Enter you, a smart real estate investor approaching the seller to purchase their home. You explain to them that  they the homeowner have the ability to just deed their house to you, (there is a proper way to do this) and that you'll take over the payments on their mortgage.  


You could explain to them that it's a lot like a lease, because you'll be paying a mortgage that's in their name. But it's different from a lease because you the investor will be the owner of the property, and therefore required to maintain the property (taxes, insurance, maintenance, repairs). 


When the transaction is complete, you'll hold the deed to the property in your name or entity, but your deed is still "subject to" the loan the seller got from the lender or bank because the loan wasn't completely paid off at closing. 


In this transaction (Subject To) no credit was required from you the investor and you have a loan or mortgage that came with the deed.


"Subject to" transactions or deals are an incredible way to buy property, and these types of transactions truly require none of your own credit. Creative Real Estate.


So the simple fact is that if having ABSOLUTE, UNDENIABLE ownership of a property is your goal, real estate investing via "subject to" is one of the best ways in creative real estate to achieve that goal.


Subject To is a type of seller or owner financing and it is  the strongest type of ownership when it comes to “Seller financing”.   What I mean by that is you have the deed, that is why "sub2" or "subject to existing financing" means "get the deed".


"Seller financing" means "any way a home seller can assist a buyer or a tenant to buy their home". Anytime you can get the seller to help fund the purchase of a property it is usually a good thing because unlike most banks the seller can be more flexible with terms. 


Subject To  deals have always been one of our favorite techniques when acquiring properties.
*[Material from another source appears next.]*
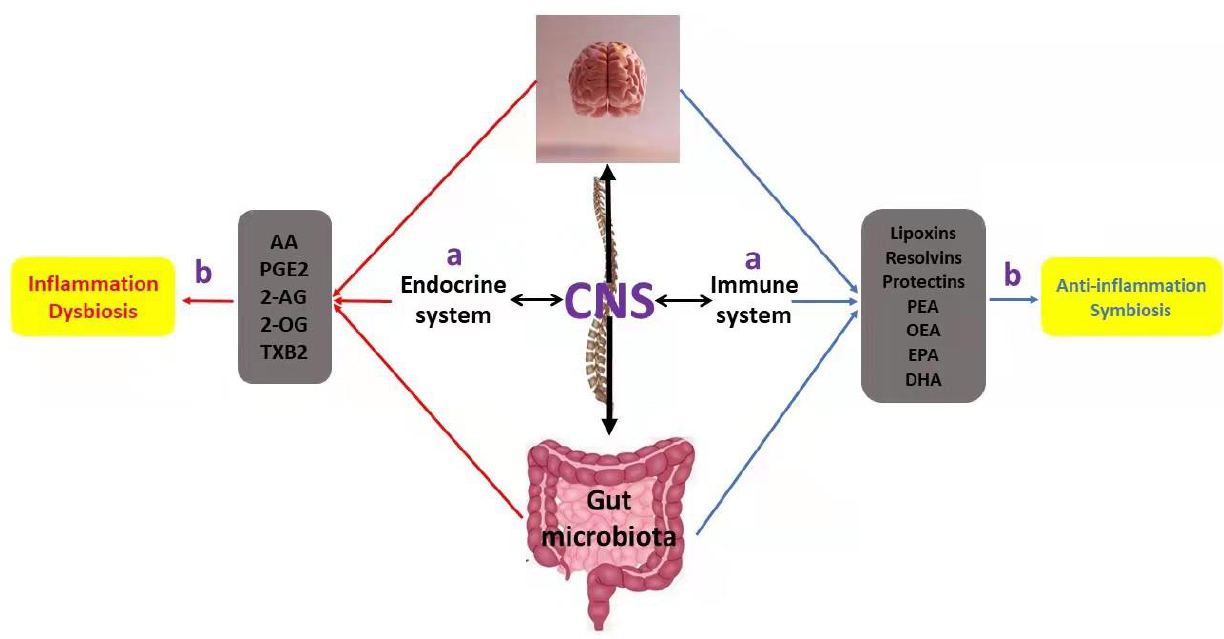
Figure 5. Schematic representation of: (a) the complex network also known as the gut–brain axis that involves different types of lipids, the gut microbiota, the central nervous system (CNS), and the endocrine and immune system, as well as (b) their impact on inflammation and gut homeostasis. Regarding bioactive lipids, red arrows and the left side indicate their pro-inflammatory activities, including dysbiosis, while blue arrows and the right side demonstrate their anti-inflammatory activities, which in turn drive a sustained net of gut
If a seller let's you takeover his payments all you have to do is negotiate any remaining equity (if any) the seller has. A win-win for both seller and buyer.


Most of the times if a seller is upside down they usually aren't concerned about pulling any cash out. You can takeover the existing payment and whatever equity is leftover is yours. We always ask the seller if he is willing to walk away from the property for what is left owed on it and almost all who are looking to walk away from a house and mortgage will.


Who would do that you say? Sellers who may economically default (involuntary foreclosure) and sellers who seek to strategically default (voluntary foreclosure aka walkaways). Both huge markets now.